▸ INSTRUCTION
How many lines in the entries below contain the string "name"? Case counts, and the reply should be the number alone.

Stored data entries
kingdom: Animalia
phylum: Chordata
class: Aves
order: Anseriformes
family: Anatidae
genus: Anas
---
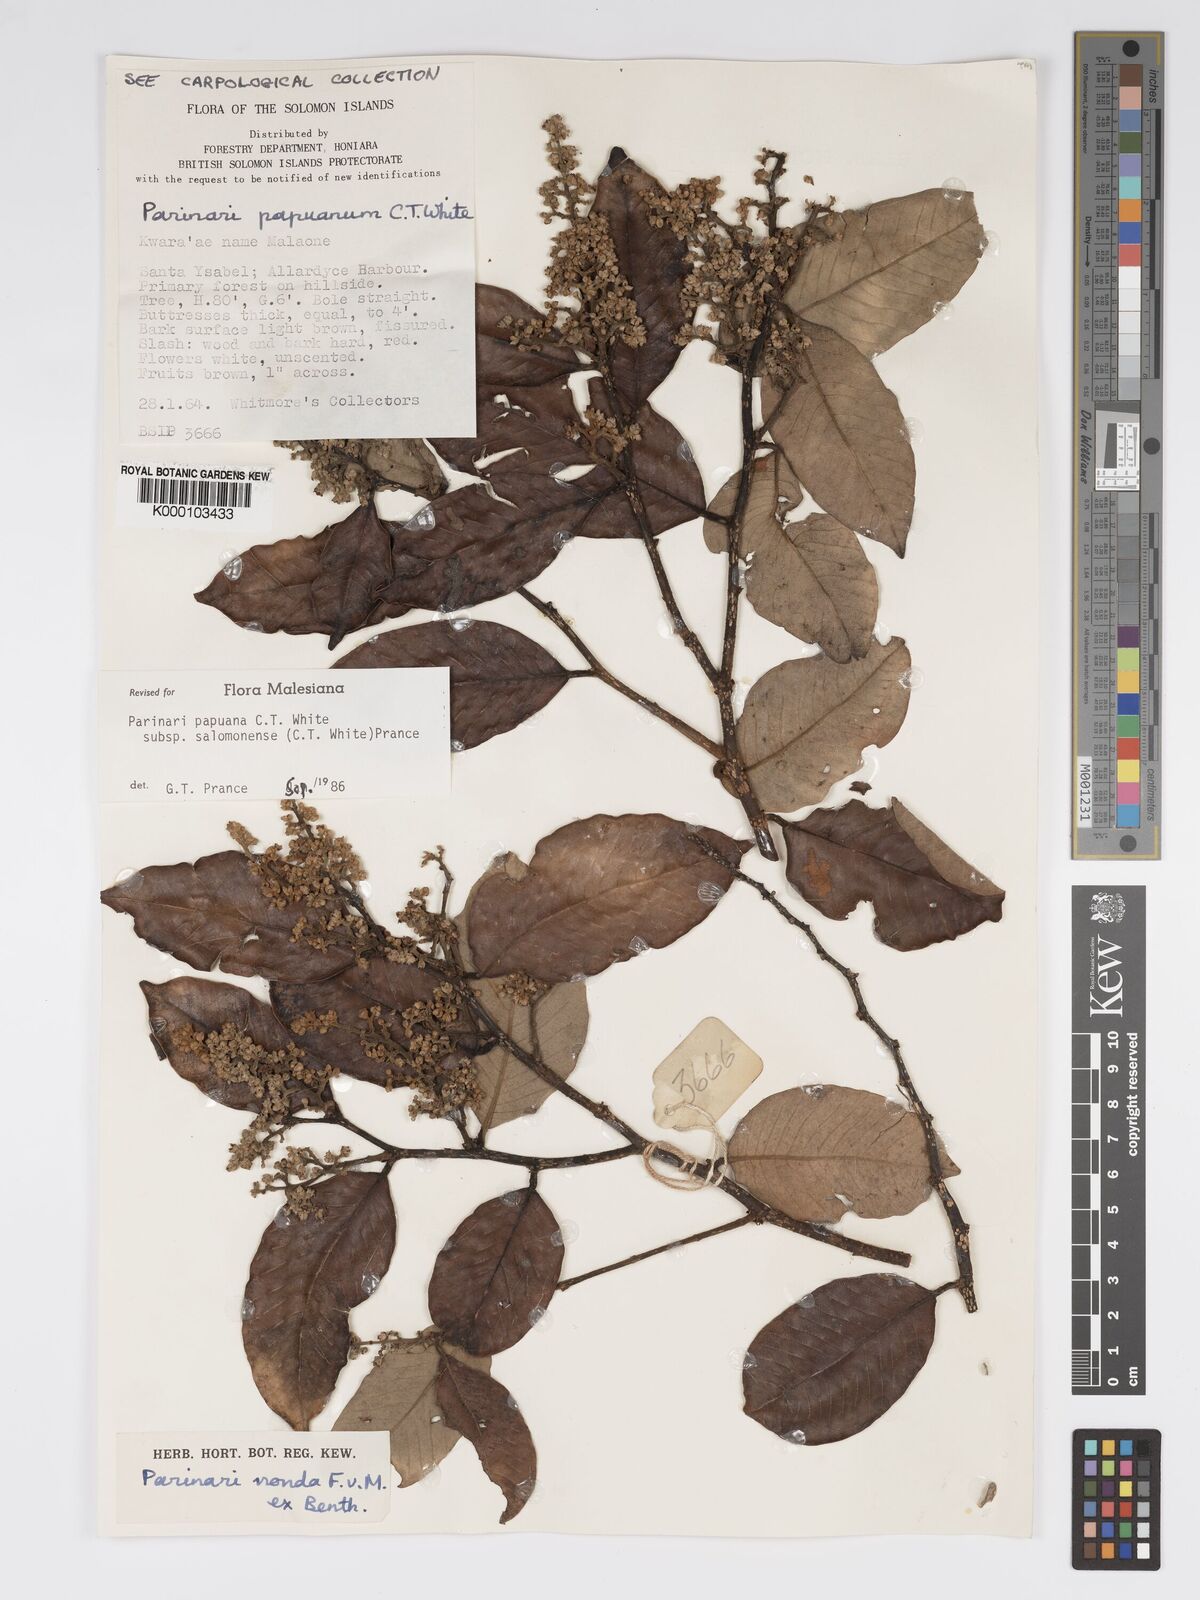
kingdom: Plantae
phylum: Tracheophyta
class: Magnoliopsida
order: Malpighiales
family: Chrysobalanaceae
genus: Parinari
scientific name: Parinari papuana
* * *
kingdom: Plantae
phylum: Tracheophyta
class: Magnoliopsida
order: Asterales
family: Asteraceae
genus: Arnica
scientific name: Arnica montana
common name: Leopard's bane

▸ ANSWER FOR THIS EXERCISE
3